**Available data:**
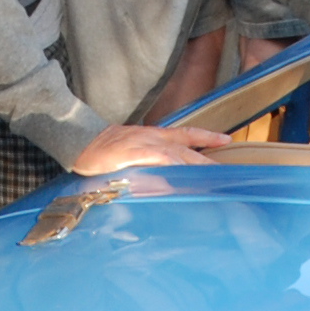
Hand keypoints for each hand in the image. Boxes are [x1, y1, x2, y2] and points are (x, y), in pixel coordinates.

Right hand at [69, 120, 233, 174]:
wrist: (81, 141)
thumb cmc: (104, 150)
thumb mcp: (131, 151)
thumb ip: (148, 160)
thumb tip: (162, 175)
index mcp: (154, 135)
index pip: (187, 134)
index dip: (207, 137)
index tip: (226, 140)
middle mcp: (154, 137)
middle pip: (188, 146)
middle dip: (208, 158)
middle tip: (228, 169)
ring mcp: (145, 144)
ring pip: (178, 154)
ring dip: (197, 165)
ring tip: (213, 176)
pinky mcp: (135, 153)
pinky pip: (159, 159)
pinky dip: (174, 167)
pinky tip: (185, 176)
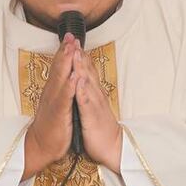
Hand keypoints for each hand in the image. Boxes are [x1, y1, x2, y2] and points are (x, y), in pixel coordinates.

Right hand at [23, 35, 78, 179]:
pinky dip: (70, 87)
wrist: (41, 146)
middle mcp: (52, 93)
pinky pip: (65, 99)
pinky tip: (74, 77)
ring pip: (61, 79)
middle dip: (65, 51)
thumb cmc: (52, 125)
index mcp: (54, 91)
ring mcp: (55, 102)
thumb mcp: (57, 103)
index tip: (70, 37)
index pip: (59, 67)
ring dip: (66, 63)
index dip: (64, 52)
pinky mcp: (58, 114)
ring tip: (72, 49)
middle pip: (59, 68)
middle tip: (70, 35)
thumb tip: (65, 76)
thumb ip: (60, 89)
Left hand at [71, 47, 121, 172]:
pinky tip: (77, 80)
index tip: (72, 40)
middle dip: (79, 54)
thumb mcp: (93, 107)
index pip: (87, 70)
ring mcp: (94, 104)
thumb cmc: (101, 129)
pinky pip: (86, 101)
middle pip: (87, 71)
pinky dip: (81, 89)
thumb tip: (83, 82)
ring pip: (86, 82)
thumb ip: (89, 94)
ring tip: (75, 51)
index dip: (80, 55)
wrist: (113, 147)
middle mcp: (95, 95)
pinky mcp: (92, 116)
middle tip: (73, 37)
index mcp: (94, 93)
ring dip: (81, 66)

**Problem description:** Pictures in the records must not appear in the copy; transcribe everything else precisely.

**Response to this task:**
Hand keypoints for each hand in the image. Boxes are [x1, y1, x2, y2] and points are (x, y), in pixel coordinates.

Right hand at [69, 120, 233, 174]:
wrist: (81, 141)
thumb cmc: (104, 150)
thumb mcp: (131, 151)
thumb ip: (148, 160)
thumb tip: (162, 175)
index mcp: (154, 135)
index pip: (187, 134)
index dip: (207, 137)
index tip: (226, 140)
middle mcp: (154, 137)
middle pip: (188, 146)
middle dip: (208, 158)
middle tip: (228, 169)
ring mcp: (145, 144)
ring pip: (178, 154)
ring dip: (197, 165)
ring tip: (213, 176)
pinky mcp: (135, 153)
pinky pip: (159, 159)
pinky dip: (174, 167)
pinky tip: (185, 176)
Hand keypoints for each hand in the image. Boxes are [x1, y1, x2, y2] and points are (x, y), in pixel coordinates.

Right hand at [23, 35, 78, 179]:
pinky dip: (70, 87)
wrist: (41, 146)
middle mcp: (52, 93)
pinky pip: (65, 99)
pinky tip: (74, 77)
ring pip: (61, 79)
middle dip: (65, 51)
thumb cmc: (52, 125)
index mcp: (54, 91)
ring mcp: (55, 102)
thumb mcp: (57, 103)
index tip: (70, 37)
index pip: (59, 67)
ring dip: (66, 63)
index dip: (64, 52)
pinky mcp: (58, 114)
ring tip: (72, 49)
middle pip: (59, 68)
middle tip: (70, 35)
thumb tip: (65, 76)
thumb ip: (60, 89)
Left hand at [71, 47, 121, 172]:
pinky tip: (77, 80)
index tip: (72, 40)
middle dip: (79, 54)
thumb mcp: (93, 107)
index pip: (87, 70)
ring mcp: (94, 104)
thumb cmc: (101, 129)
pinky pip: (86, 101)
middle pip: (87, 71)
pinky dip: (81, 89)
thumb tip: (83, 82)
ring pip: (86, 82)
thumb ip: (89, 94)
ring tip: (75, 51)
index dip: (80, 55)
wrist: (113, 147)
middle mcp: (95, 95)
pinky mcp: (92, 116)
middle tip: (73, 37)
index mcp: (94, 93)
ring dip: (81, 66)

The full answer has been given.